Hydrocarbons, C10-C13, n-alkanes

Administrative data

Description of key information

The available data and available weight of evidence demonstrate that Hydrocarbons, C10 -C13, n-alkanes, <2% aromatics are highly unlikely to be carcinogenic and are not classifiable as carcinogens.  

Key value for chemical safety assessment

Carcinogenicity: via oral route

Endpoint conclusion

Endpoint conclusion:

no study available

Carcinogenicity: via inhalation route

Endpoint conclusion

Endpoint conclusion:

no study available

Carcinogenicity: via dermal route

Endpoint conclusion

Endpoint conclusion:

no study available

Justification for classification or non-classification

These findings do not warrant the classification of Hydrocarbons, C10 -C13, n-alkanes, <2% aromatics as a carcinogen under the Regulation (EC) 1272/2008 on classification, labeling and packaging of substances and mixtures (CLP) or under the Directive 67/518/EEC for dangerous substances and Directive 1999/45/EC for preparations.

Additional information

The available data and available weight of evidence demonstrate that Hydrocarbons, C10 -C13, n-alkanes, <2% aromatics are highly unlikely to be carcinogenic and are not classifiable as carcinogens.

Skin tumor promotion - Evidence of increased tumor promotion was observed in the skin of mice treated with PMA (positive control, 29/30) or with 100% v/v normal paraffin test material (15/30).
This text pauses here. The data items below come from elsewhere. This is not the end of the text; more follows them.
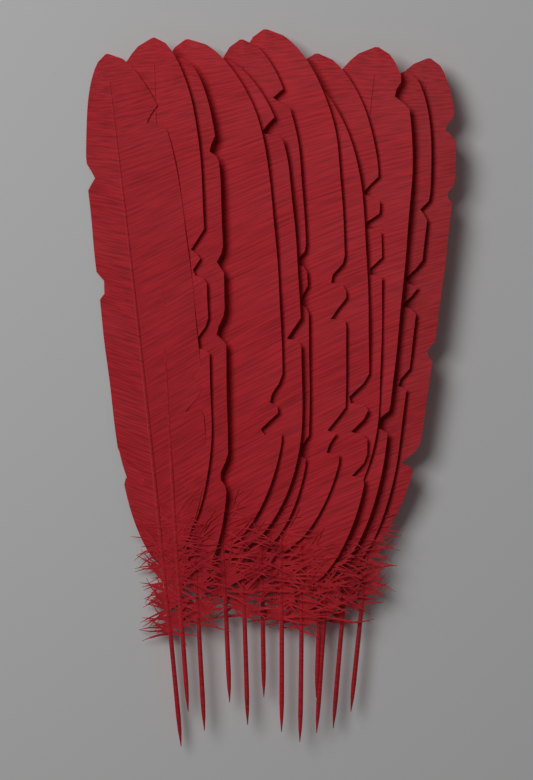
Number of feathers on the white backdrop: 12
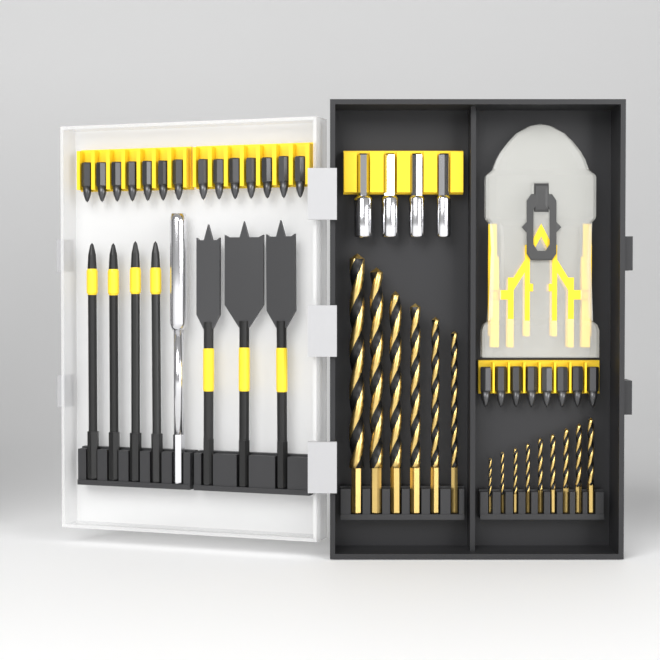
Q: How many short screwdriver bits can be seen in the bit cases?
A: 22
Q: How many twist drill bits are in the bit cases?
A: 15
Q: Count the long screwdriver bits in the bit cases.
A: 4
The skin tumors were predominately of epithelial origin and were papillomas, keratoacanthomas and squamous-cell carcinomas. These tumors were generally well- differentiated with the exception of a few of the squamous-cell carcinomas which were anaplastic with some spindle-cell formations. Early studies that examine structurally analogous test materials, kerosene and jet fuels, were noted to promoter dermal tumors in mice. It was noted that tumor development was associated with moderate to severe skin irritation. Since the materials contain very low or no polycyclic aromatic components (PAC’s), it was suggested that tumor development may have resulted from chronic skin irritation. Therefore, a series of studies were conducted to examine the effect of skin irritation on the tumorigenicity of kerosene. In studies conducted by the American Petroleum Institute (API) and CONCAWE, the absence of skin irritation resulted in no statistically significant differences in tumorigenicity between control animals and animals treated with the test materials (Nessel, Craig S., James J. Freeman, Richard C. Forgash, and Richard H. McKee 1999; CONCAWE 1991)). Accordingly, it was concluded that the tumors were the consequence of repeated dermal irritation and not kerosene or jet fuel per se.

 

Similar findings were noted in the tests of normal paraffins. The tumor promotion activity was greatest in the treated groups displaying the highest degree of dermal irritation, i.e. 100% v/v normal paraffin test material. A low tumor incidence occurred in the groups receiving 50% or 28.6% /v normal paraffin test material (not statistically different from the control group), which correlated to low degrees of dermal irritation. The skin tumor promoting properties of these substances are considered related to repeated dermal irritation (Nessel, 1999).

Hartwig, Greim H, A Reuter, U Richter-Reichhelm HB ,Thielmann HW. Chemically induced pheochromocytomas in rats: mechanisms and relevance for human risk assessment. Crit Rev Toxicol 2009;39(8):695-718.

Nessel, Craig S., James J. Freeman, Richard C. Forgash, and Richard H. McKee. 1999. The Role of Dermal Irritation in the Skin Tumor Promoting Activity of Petroleum Middle Distillates. Toxicological Sciences 49, 48-55 (1999).

Nyska, A., Haseman, J.K., Hailey, J.R., Smetana, S., and Maronpot, R.R. (1999). The association between severe nephropathy and pheochromocytoma in the male F344 rat - the National Toxicology Program experience. Toxicol. Pathol. 27, 456-462.